Metin Akın seneler önce Ankara'da Tercüman'daydı. Sonra İstanbul'a gitti. Ardından Bulgaristan'a. Metin'le "13 yıl aradan sonra" Sofya'da karşılaştık. Anadolu Ajansı'nın temsilcisi.
***
Sofya'da Metin'in otomobiliyle geziyorduk. Metin bir ara sağa yaklaştı. Kaldırım "seyyar satıcılarla" doluydu.
- Abi burası antika pazarı... Gel sana komünizmin nasıl antika pazarına düştüğünü göstereyim.
***
Satılık "Lenin büstleri."
Satılık "KGB kimlikleri." Satılık "Kızılordu üniformaları." Satılık "orak, çekiçli" madalyalar. Satılık "körüklü fotoğraf makineleri." Satılık "gramofonlar."
***
Aleksandr Nevski meydanının kaldırımlarındaki antika pazarı gerçekten görülmeye değer. Bir Rus subayının kullandığı bıçağı veya dürbünü çok ucuza alabilirsiniz.
Üzerinde subayın adı yazılı.
Tabii "orak, çekiç de kazılı."
***
Cephedeki bir Rus askerin, "sevgilisine yazdığı mektup" bile antika pazarına düşmüş. "Lenin heykelcikleri" boy, boy.
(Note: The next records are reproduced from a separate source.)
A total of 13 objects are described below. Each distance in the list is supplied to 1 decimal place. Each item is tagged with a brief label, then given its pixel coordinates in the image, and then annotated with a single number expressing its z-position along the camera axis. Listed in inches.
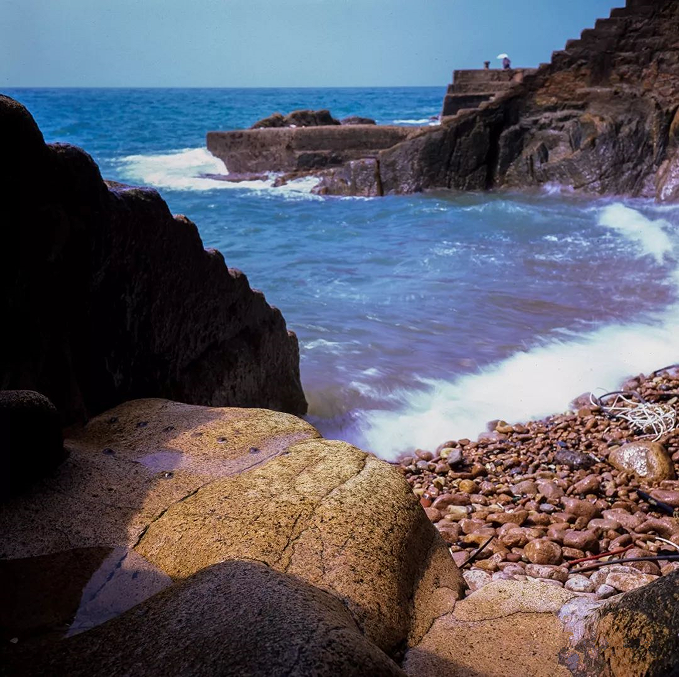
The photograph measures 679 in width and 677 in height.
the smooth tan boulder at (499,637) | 77.4
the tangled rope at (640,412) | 205.5
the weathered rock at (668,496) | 159.0
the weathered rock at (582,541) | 145.2
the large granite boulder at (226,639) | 56.3
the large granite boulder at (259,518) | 86.9
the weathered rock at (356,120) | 1139.3
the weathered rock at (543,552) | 141.3
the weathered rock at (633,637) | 66.6
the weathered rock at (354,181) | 701.9
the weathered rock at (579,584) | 119.2
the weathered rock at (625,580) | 116.7
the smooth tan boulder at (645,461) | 175.6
"Orak, çekiçli eski köstekli saatin"
haddi hesabı yok. Beğendiğiniz bir şeyin fiyatını soruyorsunuz. Satıcı kadın "şu kadar leva" diyor. Fiyatı yüksek bulup, yüzünüzü buruşturuyorsunuz. Kadın hemen fiyatı "yarıya" indiriyor. Bu defa arkanızı dönüp, gitmeye kalkıyorsunuz. Kadın Bulgarca veya İngilizce konuşarak sizi durduruyor. Türk olduğunuzu anlamışsa, Türkçe sesleniyor:
- Dur, gitme.
Fiyat, daha da iniyor.
Metin Akın:
- Gördün mü abi... Komünizm nasıl işportaya düşmüş... Antika pazarına düşmüş... Hem de her şey sudan ucuz.
Gerçekten de "bir şişe sudan daha ucuz."